Those involved in BEE can still sound evangelical, even at this late stage of the game.
At a recent BEE conference, presenter Dionne Kerr, chief executive of Siyakha Consulting, said that BEE should not be a tick-box function. It was unfortunate that BEE was seen as a matter of compliance rather than as a strategic issue, and the compliance mindset needs to change. BEE, she said, was not about BEE but about economic transformation and economic growth.
The participants the EES-Siyakha BEE conference were interested in scoring the maximum points in terms of the broad-based BEE (BBBEE) scorecard. BEE practitioners were well represented, filling a large hall at the Grayston Drive Southern Sun. But, as a survey of BEE practitioners showed, they were also concerned about getting buy-in from management and “embedding a mentality of
transformation”.
The approach of the department of trade and industry is one of advocacy as well as information. Thabo Masombuka of the department said it favoured the word “implementation” rather than “compliance”.
He spoke of implementation being aimed at the substance of BEE, and purposeful interpretation of BEE legislation. He was outraged by verification agencies selling online verification certificates and insisting that exempt small businesses must have these.
Yet, although government’s BBBEE strategy does try to move beyond changing the colour of the owners of business, and fits into the category of corporate social responsibility or good corporate citizenship, compliance issues dominate many conversations about BEE.
In truth, the 2007 BBBEE codes of good practice marked a new stage in the evolution of BEE. As Masombuka said in another context, the codes were “unprecedented policy expected to be the answer to all sorts of problems in South Africa”.
He said the department was looking to revamp the BBBEE Act this coming year to give it “regulatory strength”. Yet the problem with using legal approaches is always that some will apply the letter rather than the spirit, of legislation, especially if they do not see the moral argument for the legislation.
Fronting is a feature of this approach. And fronting was a key concern of the department and other delegates at the conference, though it is more difficult to combat than at first appears. Although the department receives frequent complaints about fronting, and there have been cases of outrageous fraud such as using the name of the gardener as a director, few have hit the headlines.
Association of Black Verification Agencies chairman Chris van Wyk noted that many complaints about fronting may simply be about BEE practices that are perceived to be untoward in some way rather than fronting per se. Tokenism, for instance, is not strictly speaking fronting.
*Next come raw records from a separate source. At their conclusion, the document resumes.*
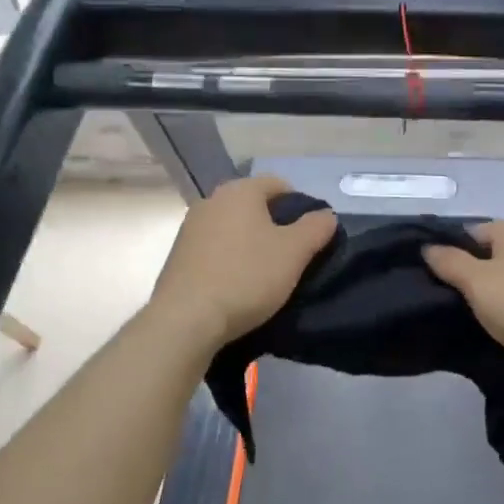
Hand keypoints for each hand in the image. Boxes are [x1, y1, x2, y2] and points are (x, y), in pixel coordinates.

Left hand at [149, 175, 338, 351]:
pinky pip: (214, 249)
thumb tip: (326, 215)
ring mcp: (190, 228)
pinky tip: (237, 285)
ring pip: (232, 228)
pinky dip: (229, 259)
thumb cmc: (246, 277)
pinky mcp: (178, 256)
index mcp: (240, 191)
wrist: (186, 319)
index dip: (300, 206)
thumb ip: (315, 228)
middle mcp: (211, 200)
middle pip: (253, 206)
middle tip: (292, 256)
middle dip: (274, 226)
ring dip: (251, 244)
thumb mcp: (294, 252)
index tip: (311, 235)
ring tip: (265, 274)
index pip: (279, 185)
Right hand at [423, 221, 503, 369]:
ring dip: (501, 291)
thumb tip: (428, 246)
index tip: (440, 279)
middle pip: (496, 254)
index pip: (472, 232)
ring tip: (485, 317)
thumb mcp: (477, 284)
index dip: (453, 252)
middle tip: (459, 300)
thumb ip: (450, 263)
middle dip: (478, 273)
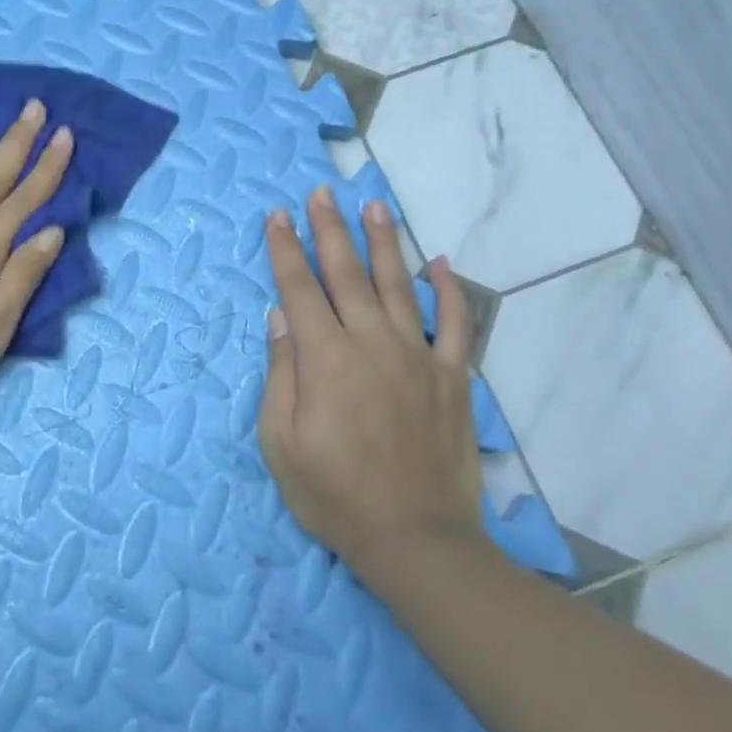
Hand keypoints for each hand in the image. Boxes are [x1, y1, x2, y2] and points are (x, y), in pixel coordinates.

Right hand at [258, 186, 485, 574]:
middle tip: (322, 193)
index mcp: (326, 360)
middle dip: (330, 230)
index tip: (278, 217)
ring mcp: (416, 357)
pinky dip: (447, 291)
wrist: (415, 538)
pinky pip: (453, 324)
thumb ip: (281, 375)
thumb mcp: (281, 444)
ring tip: (373, 205)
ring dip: (383, 242)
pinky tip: (439, 263)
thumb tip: (279, 317)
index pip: (299, 289)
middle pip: (346, 274)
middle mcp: (371, 344)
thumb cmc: (335, 495)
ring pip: (396, 286)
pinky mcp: (451, 377)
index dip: (286, 250)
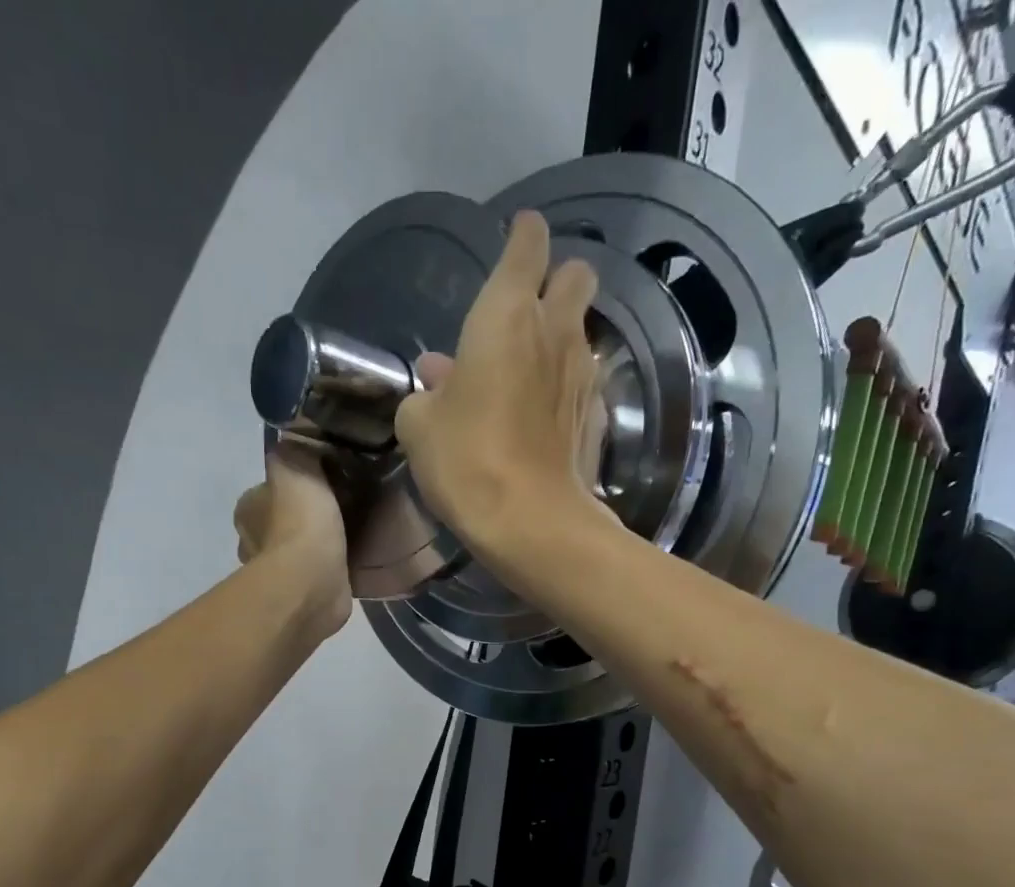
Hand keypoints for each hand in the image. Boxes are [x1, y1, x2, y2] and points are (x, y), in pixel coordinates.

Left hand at [234, 445, 352, 634]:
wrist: (312, 583)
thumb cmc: (300, 522)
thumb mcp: (298, 464)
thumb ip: (298, 449)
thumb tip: (300, 441)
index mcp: (247, 509)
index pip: (267, 490)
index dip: (293, 486)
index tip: (322, 484)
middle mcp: (252, 542)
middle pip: (281, 522)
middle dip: (304, 518)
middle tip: (340, 509)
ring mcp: (275, 574)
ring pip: (297, 551)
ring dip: (316, 546)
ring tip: (350, 534)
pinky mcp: (299, 597)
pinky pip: (316, 575)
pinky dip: (329, 569)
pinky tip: (349, 561)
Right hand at [394, 211, 606, 561]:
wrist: (530, 521)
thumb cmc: (466, 460)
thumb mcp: (418, 426)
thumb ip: (425, 393)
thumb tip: (438, 381)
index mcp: (506, 314)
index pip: (527, 243)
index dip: (522, 236)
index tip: (514, 241)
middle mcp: (554, 330)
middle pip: (575, 274)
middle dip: (556, 280)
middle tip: (526, 311)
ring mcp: (582, 373)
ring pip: (580, 330)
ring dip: (557, 338)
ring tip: (524, 372)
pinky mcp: (596, 414)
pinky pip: (582, 380)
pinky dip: (563, 386)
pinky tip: (542, 415)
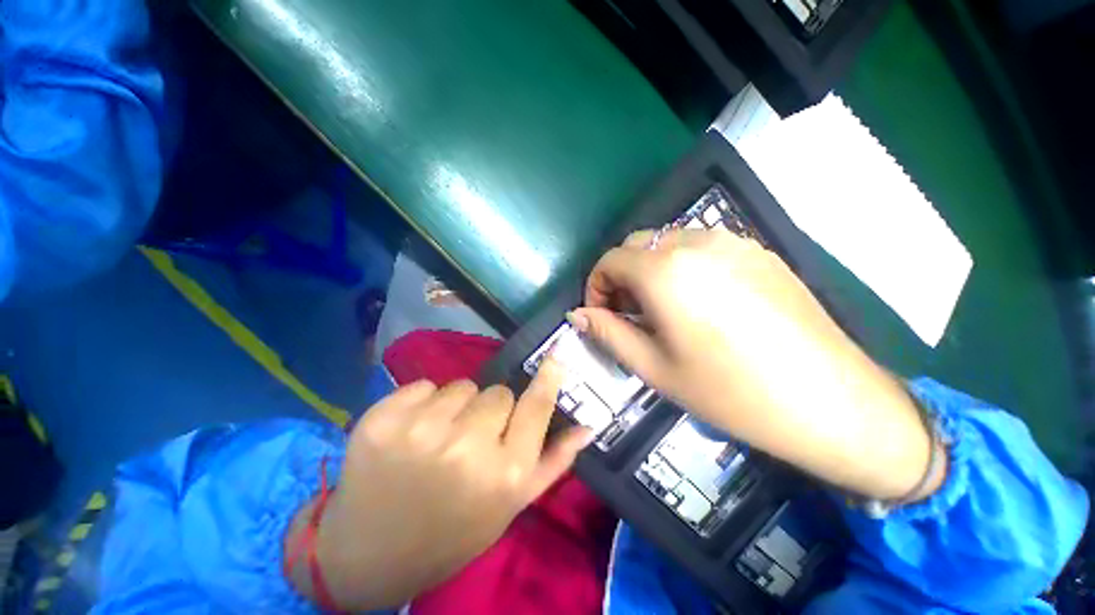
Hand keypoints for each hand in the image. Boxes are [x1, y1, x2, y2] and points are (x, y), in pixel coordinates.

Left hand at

There’s an element of dishonesty about it, but it is an ethical rather than a legal issue. Also, fronting can come about as a survival mechanism to deal with overambitious legislation: in the apartheid era white people fronted for blacks who were banned from doing business in white areas. As apartheid showed, laws that push people into disobedience cause overall disrespect for the law.
Though one can have sympathy with the view of BEE as an essential part of business strategy, we have to get used to being in an era of compliance. This creates certainty for business, which now does not have the defence of not knowing what to do. But it also means that innovation is lost and figuring out what the law requires takes priority.
The transformation charters moved the boundaries of what was considered BEE, but the codes do impose a kind of strait-jacket on what is now considered worthwhile. Perhaps if business had done more sooner, the legislative approach could have been avoided.
In private conversation, one of those making a living from BEE said that the very need for legislation on transformation in South Africa was an indictment on established business. Or perhaps, as has been argued, there is a natural evolution of voluntary approaches to corporate citizenship into regulation.
It is ironic that only three years after the codes were gazetted, and verification agencies put in place, there are calls from various quarters for a revision of BEE policy, most notably in the New Growth Path from Minister of Economic Development Ebrahim Patel. The authors of the New Growth Path believe that BEE policy is not broad-based enough and still focuses too much on ownership and management control.
Will this mean more rather than less regulation? Unfortunately, the downside of being passionate about the importance of BEE is that any mention of cost is viewed in a negative light. But as I said about the sector codes, all regulation has a cost, and regulatory impact assessments should be used to minimise those costs and fine-tune legislation before it is on the statute books.